(Items taken from a dataset)
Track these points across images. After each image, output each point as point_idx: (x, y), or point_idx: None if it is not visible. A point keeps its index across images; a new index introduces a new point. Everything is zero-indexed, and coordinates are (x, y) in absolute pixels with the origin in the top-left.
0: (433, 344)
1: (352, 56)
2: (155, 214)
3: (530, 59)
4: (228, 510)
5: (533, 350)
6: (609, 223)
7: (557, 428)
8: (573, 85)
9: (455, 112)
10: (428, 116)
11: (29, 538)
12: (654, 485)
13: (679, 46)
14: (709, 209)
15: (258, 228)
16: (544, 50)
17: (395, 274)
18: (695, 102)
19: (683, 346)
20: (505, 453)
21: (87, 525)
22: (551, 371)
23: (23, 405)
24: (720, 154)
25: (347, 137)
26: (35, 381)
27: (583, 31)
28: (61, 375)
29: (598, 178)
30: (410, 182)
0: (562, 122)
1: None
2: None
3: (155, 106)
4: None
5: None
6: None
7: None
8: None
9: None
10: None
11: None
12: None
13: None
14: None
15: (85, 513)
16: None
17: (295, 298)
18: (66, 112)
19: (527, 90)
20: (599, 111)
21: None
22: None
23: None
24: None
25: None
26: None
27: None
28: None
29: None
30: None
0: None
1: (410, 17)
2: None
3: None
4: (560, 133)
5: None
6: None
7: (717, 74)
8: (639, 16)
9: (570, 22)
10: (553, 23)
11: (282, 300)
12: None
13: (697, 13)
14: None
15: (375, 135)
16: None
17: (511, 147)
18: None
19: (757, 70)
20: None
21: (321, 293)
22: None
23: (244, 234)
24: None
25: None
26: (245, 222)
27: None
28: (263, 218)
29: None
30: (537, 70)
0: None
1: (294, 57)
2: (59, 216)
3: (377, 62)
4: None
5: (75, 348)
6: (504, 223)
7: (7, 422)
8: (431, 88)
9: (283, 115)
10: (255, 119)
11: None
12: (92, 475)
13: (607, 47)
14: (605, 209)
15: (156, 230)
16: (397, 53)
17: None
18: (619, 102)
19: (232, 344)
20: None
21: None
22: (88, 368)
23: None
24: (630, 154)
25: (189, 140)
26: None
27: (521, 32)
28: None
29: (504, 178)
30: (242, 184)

#### Task brief
Turn every one of the lines above into a numbered list, leaving out any blank lines.

#### Written response
1. Track these points across images. After each image, output each point as point_idx: (x, y), or point_idx: None if it is not visible. A point keeps its index across images; a new index introduces a new point. Everything is zero-indexed, and coordinates are (x, y) in absolute pixels with the origin in the top-left.
2. 0: (433, 344)
3. 1: (352, 56)
4. 2: (155, 214)
5. 3: (530, 59)
6. 4: (228, 510)
7. 5: (533, 350)
8. 6: (609, 223)
9. 7: (557, 428)
10. 8: (573, 85)
11. 9: (455, 112)
12. 10: (428, 116)
13. 11: (29, 538)
14. 12: (654, 485)
15. 13: (679, 46)
16. 14: (709, 209)
17. 15: (258, 228)
18. 16: (544, 50)
19. 17: (395, 274)
20. 18: (695, 102)
21. 19: (683, 346)
22. 20: (505, 453)
23. 21: (87, 525)
24. 22: (551, 371)
25. 23: (23, 405)
26. 24: (720, 154)
27. 25: (347, 137)
28. 26: (35, 381)
29. 27: (583, 31)
30. 28: (61, 375)
31. 29: (598, 178)
32. 30: (410, 182)
33. 0: (562, 122)
34. 1: None
35. 2: None
36. 3: (155, 106)
37. 4: None
38. 5: None
39. 6: None
40. 7: None
41. 8: None
42. 9: None
43. 10: None
44. 11: None
45. 12: None
46. 13: None
47. 14: None
48. 15: (85, 513)
49. 16: None
50. 17: (295, 298)
51. 18: (66, 112)
52. 19: (527, 90)
53. 20: (599, 111)
54. 21: None
55. 22: None
56. 23: None
57. 24: None
58. 25: None
59. 26: None
60. 27: None
61. 28: None
62. 29: None
63. 30: None
64. 0: None
65. 1: (410, 17)
66. 2: None
67. 3: None
68. 4: (560, 133)
69. 5: None
70. 6: None
71. 7: (717, 74)
72. 8: (639, 16)
73. 9: (570, 22)
74. 10: (553, 23)
75. 11: (282, 300)
76. 12: None
77. 13: (697, 13)
78. 14: None
79. 15: (375, 135)
80. 16: None
81. 17: (511, 147)
82. 18: None
83. 19: (757, 70)
84. 20: None
85. 21: (321, 293)
86. 22: None
87. 23: (244, 234)
88. 24: None
89. 25: None
90. 26: (245, 222)
91. 27: None
92. 28: (263, 218)
93. 29: None
94. 30: (537, 70)
95. 0: None
96. 1: (294, 57)
97. 2: (59, 216)
98. 3: (377, 62)
99. 4: None
100. 5: (75, 348)
101. 6: (504, 223)
102. 7: (7, 422)
103. 8: (431, 88)
104. 9: (283, 115)
105. 10: (255, 119)
106. 11: None
107. 12: (92, 475)
108. 13: (607, 47)
109. 14: (605, 209)
110. 15: (156, 230)
111. 16: (397, 53)
112. 17: None
113. 18: (619, 102)
114. 19: (232, 344)
115. 20: None
116. 21: None
117. 22: (88, 368)
118. 23: None
119. 24: (630, 154)
120. 25: (189, 140)
121. 26: None
122. 27: (521, 32)
123. 28: None
124. 29: (504, 178)
125. 30: (242, 184)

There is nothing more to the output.